Check your understanding –
a. In the GX Core forum post, what file format are the files stored under the s3 prefix?
b. Name every constant that the code in the GX Core forum post assigns in capital letters.
c. Write what follows the last line of the GX Core forum post, carrying on from where it stops.

*** Study text ***

GX Core only reads last file in directory when using add_batch_definition_whole_directory()

Hello,

I have an s3 prefix containing a set of .parquet files. I’m trying to use GX Core to read these files into a single batch to do some validations.

I’m using add_batch_definition_whole_directory(), because the documentation says:

A whole directory Batch Definition returns all of the records in a data file as a single Batch.

Unfortunately, no matter what I try, the resulting Batch definition will only contain the last file in the directory.

Here is the code:

# omitting imports

BUCKET_NAME = 'foobar'
DATA_PATH = "foo/bar/"
DATA_ASSET_NAME = 'foobar'  # arbitary
BATCH_DEFINITION_NAME = 'foobar_contents'  # arbitrary

context = get_context()

data_source = context.data_sources.add_spark_s3(
    name=BUCKET_NAME,
    bucket=BUCKET_NAME
)

*** Available data ***

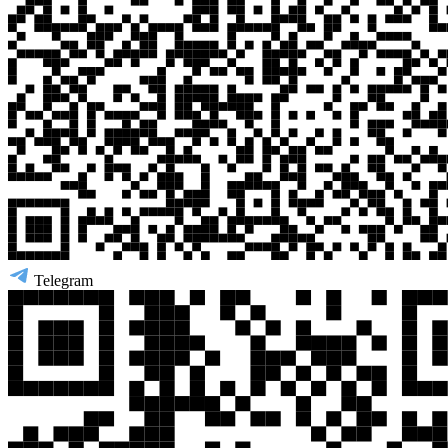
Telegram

***

Your written answers –
a. They are .parquet files.

b. BUCKET_NAME, DATA_PATH, DATA_ASSET_NAME, BATCH_DEFINITION_NAME

c.
file_data_asset = data_source.add_directory_parquet_asset(
    name=DATA_ASSET_NAME,
    s3_prefix=DATA_PATH,
    s3_recursive_file_discovery=True,
    recursive_file_lookup=True,
    data_directory=DATA_PATH
)

batch_definition = file_data_asset.add_batch_definition_whole_directory(
    name=BATCH_DEFINITION_NAME,
)

spark_df = batch.data.dataframe
print(f"Spark input files: {spark_df.inputFiles()}")
# Spark input files: ['s3a://foo/bar/foobar_contents/part-00007-longhashcode.zstd.parquet']
print(f"Number of input files: {len(spark_df.inputFiles())}")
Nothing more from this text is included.